The Biden administration separately sued Texas this month to block the law. A judge in Austin has set a hearing in that case for Oct. 1.
After publication of Braid’s column, conservative legal commentator Ed Whelan discouraged supporters of the law from suing the doctor and giving him the “test case that he is seeking.”
Whelan wrote Monday that private citizens should not bring a civil enforcement action until the Supreme Court has ruled in the Mississippi case, which asks the justices to overrule Roe.
Melissa Murray, a professor at New York University School of Law, said lawsuits like the one Stilley filed on Monday were “never the principal goal” of the Texas law. The main point, she said, was to avoid a preemptive legal challenge and to “absolutely bring reproductive care in Texas to a standstill.
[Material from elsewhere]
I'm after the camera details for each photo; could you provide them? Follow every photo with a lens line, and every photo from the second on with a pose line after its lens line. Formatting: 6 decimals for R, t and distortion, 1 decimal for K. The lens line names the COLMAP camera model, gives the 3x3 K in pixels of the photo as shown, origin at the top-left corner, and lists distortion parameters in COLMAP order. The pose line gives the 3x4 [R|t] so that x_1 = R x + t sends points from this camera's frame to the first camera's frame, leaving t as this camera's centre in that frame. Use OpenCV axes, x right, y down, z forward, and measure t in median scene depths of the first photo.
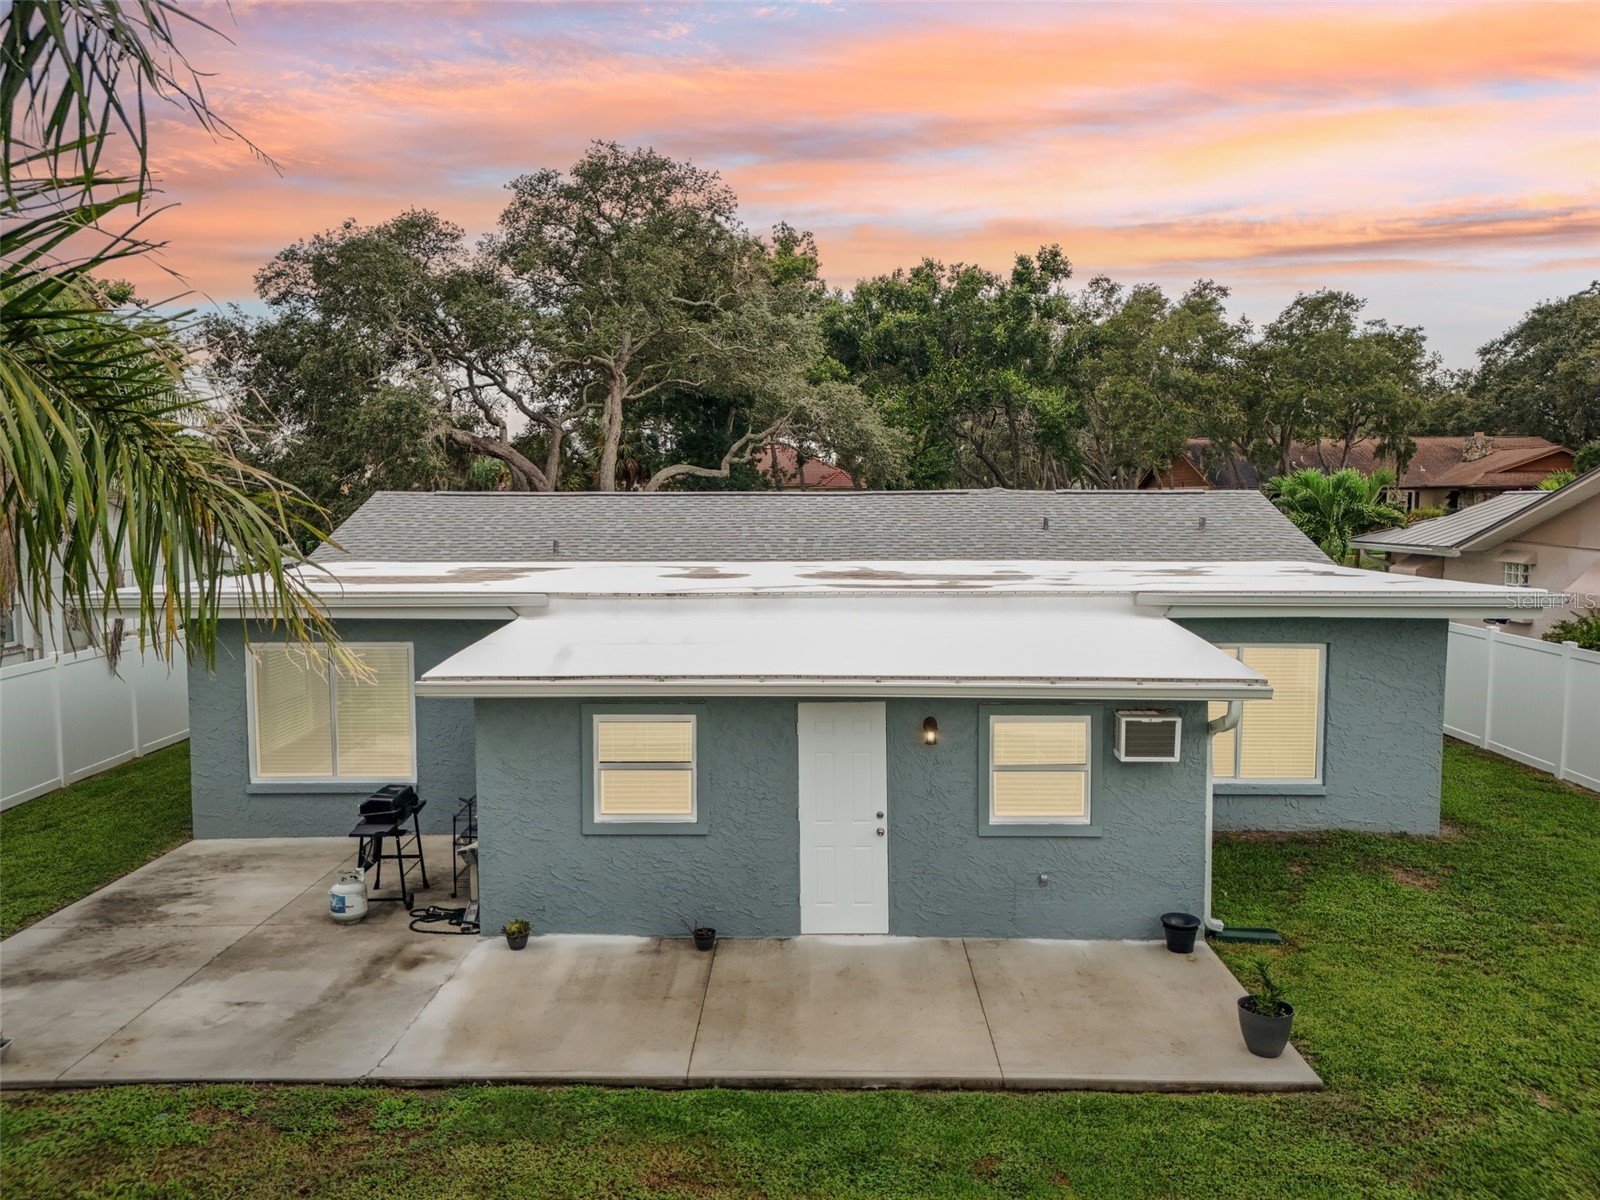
lens RADIAL K [[1216.9, 0, 800.0], [0, 1216.9, 600.0], [0, 0, 1]] dist [0.081507, -0.098291]
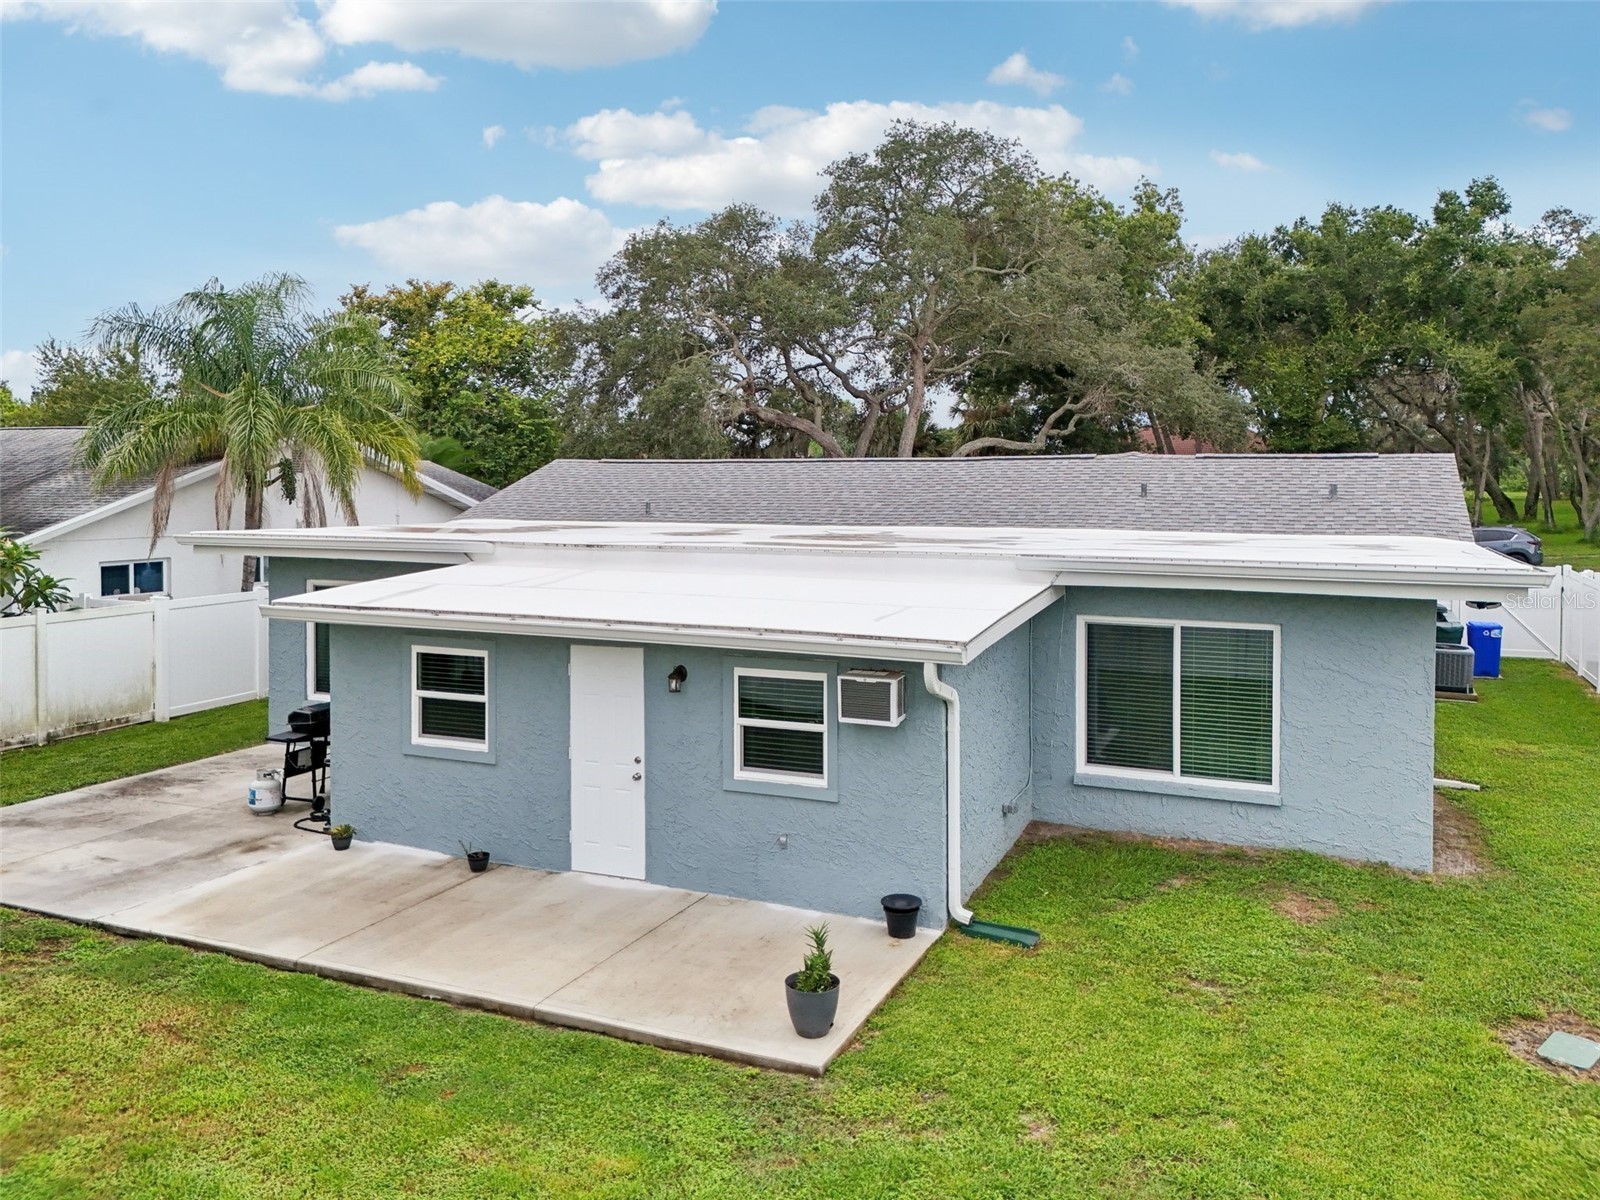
lens RADIAL K [[1273.4, 0, 796.9], [0, 1273.4, 508.2], [0, 0, 1]] dist [0.078690, -0.097085]
pose [[0.916766, 0.012833, -0.399218, 0.564881], [-0.037544, 0.997827, -0.054141, 0.018455], [0.397656, 0.064623, 0.915256, 0.061098]]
That was always the endgame.”
Until Braid’s public admission, abortion clinics in Texas said they were abiding by the new restrictions and sending people to Oklahoma, Kansas and New Mexico to terminate pregnancies.
The law bars abortion at a time when many women do not yet realize they are pregnant. There are no exceptions in the law for rape, sexual abuse or incest.
Braid, who owns Alamo Women’s Reproductive Services, has met with patients seeking abortions every day since the ban took effect. More people have been making appointments earlier in their pregnancies, Braid told The Post in an interview before the publication of his op-ed.
“There’s an awful feeling in the room until we can confirm their gestational age,” he said. Some patients start sobbing when he tells them they are too far along to terminate their pregnancies under the new Texas law, he said. Others cry when he says they’re under the limit, relieved that they can proceed.
Operation Rescue, an antiabortion group, filed a complaint against Braid on Monday asking state officials to revoke the doctor’s medical license. In a letter to the Texas Medical Board, the group’s senior vice president requested an investigation into Braid’s “illegal conduct” outlined in the op-ed, and an emergency suspension of his license “to prevent him from further violating Texas law.”
Cheryl Sullenger wrote that because of Braid’s “defiant attitude and his unlawful act, he has committed unprofessional conduct.”
Braid said in his op-ed that he has discussed with patients how they might access abortion services in another state. He advised one woman, who is 42 with four children, to travel to Oklahoma — a nine-hour drive one way — and offered to help with funding.
“She told me she couldn’t go even if we flew her in a private jet,” he wrote. “ ‘Who’s going to take care of my kids?’ she asked me. ‘What about my job? I can’t miss work.’ ”
Caroline Kitchener contributed to this report.